:: WHAT TO WORK ON ::
Each line of the records below that holds "wire" should be returned.
RECORDS FOR THIS TASK START
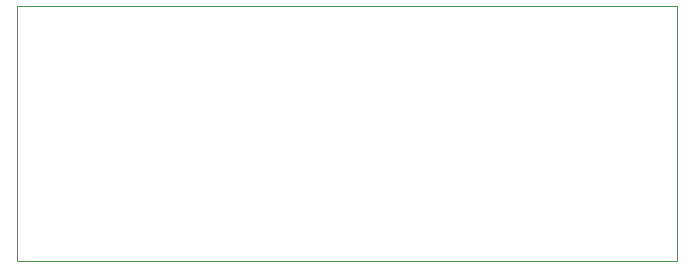
<source format=gbr>
G04 #@! TF.GenerationSoftware,KiCad,Pcbnew,5.1.2-f72e74a~84~ubuntu18.04.1*
G04 #@! TF.CreationDate,2019-07-08T14:46:27+02:00*
G04 #@! TF.ProjectId,lna_kicad,6c6e615f-6b69-4636-9164-2e6b69636164,rev?*
G04 #@! TF.SameCoordinates,Original*
G04 #@! TF.FileFunction,Profile,NP*
%FSLAX46Y46*%
G04 Gerber Fmt 4.6, Leading zero omitted, Abs format (unit mm)*
G04 Created by KiCad (PCBNEW 5.1.2-f72e74a~84~ubuntu18.04.1) date 2019-07-08 14:46:27*
%MOMM*%
%LPD*%
G04 APERTURE LIST*
%ADD10C,0.050000*%
G04 APERTURE END LIST*
D10*
X162560000Y-123190000D02*
X106680000Y-123190000D01*
X106680000Y-101600000D02*
X162560000Y-101600000D01*
X106680000Y-101600000D02*
X106680000Y-123190000D01*
X162560000Y-101600000D02*
X162560000Y-123190000D01*
M02*

</source>
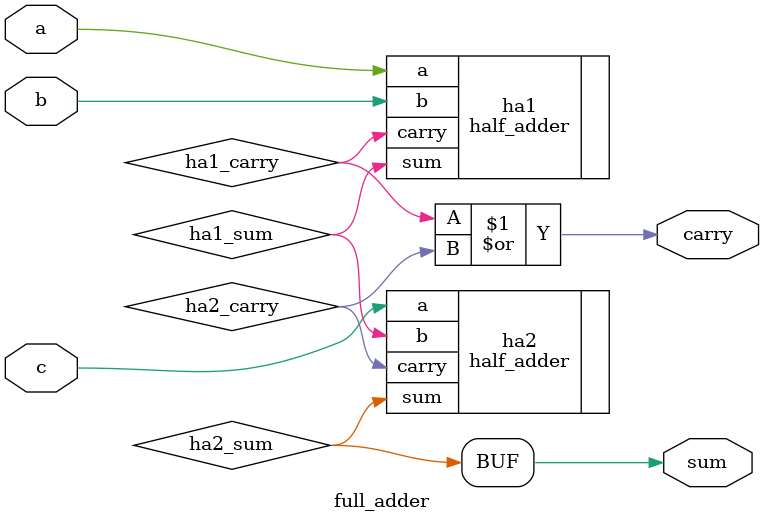
<source format=v>
module full_adder(
    a,  //input A
    b,  //input B
    c,  //input C
    sum,
    carry
    );

    //what are the input ports.
    input a;
    input b;
     input c;
    //What are the output ports.
    output sum;
     output carry;
     //Internal variables
     wire ha1_sum;
     wire ha2_sum;
     wire ha1_carry;
     wire ha2_carry;
     wire sum;
     wire carry;

     //Instantiate the half adder 1
    half_adder  ha1(
        .a(a),
        .b(b),
        .sum(ha1_sum),
        .carry(ha1_carry)
    );
    
    //Instantiate the half adder 2
    half_adder  ha2(
        .a(c),
        .b(ha1_sum),
        .sum(ha2_sum),
        .carry(ha2_carry)
    );

    //sum output from 2nd half adder is connected to full adder output
    assign sum = ha2_sum;  
    //The carry's from both the half adders are OR'ed to get the final carry./
    assign carry = ha1_carry | ha2_carry;
    
endmodule

</source>
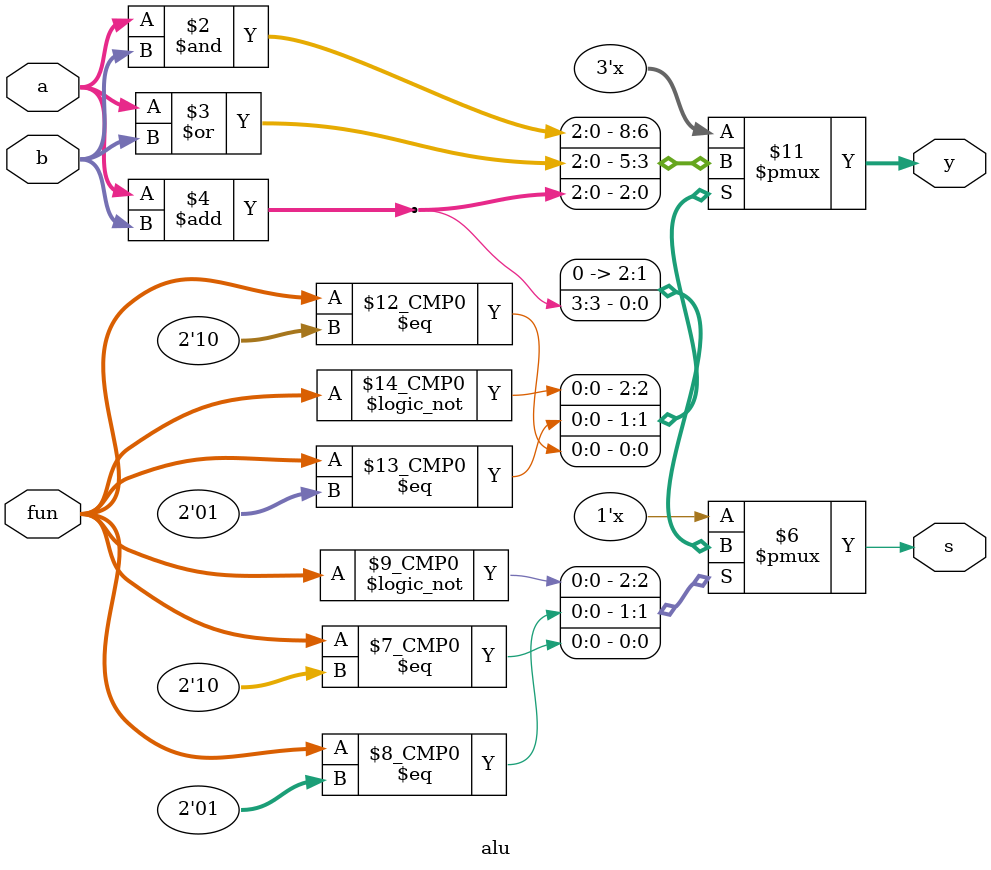
<source format=v>
module alu(
input  [2:0] a,b,
input  [1:0] fun,
output reg s,
output reg [2:0] y);
always@(*)
begin
	case(fun)
		2'b00: begin s = 0; y = a & b; end
        2'b01: begin s = 0; y = a | b; end
        2'b10: begin {s,y} = a + b; end
        2'b11: begin
            //Çë½«´úÂë²¹³äÍêÕû
        end
        default: begin s = 0; y = 0; end
    endcase
end
endmodule
</source>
RECORDS FOR THIS TASK END
:: WRITTEN RESPONSE ::
     wire ha1_sum;
     wire ha2_sum;
     wire ha1_carry;
     wire ha2_carry;
     wire sum;
     wire carry;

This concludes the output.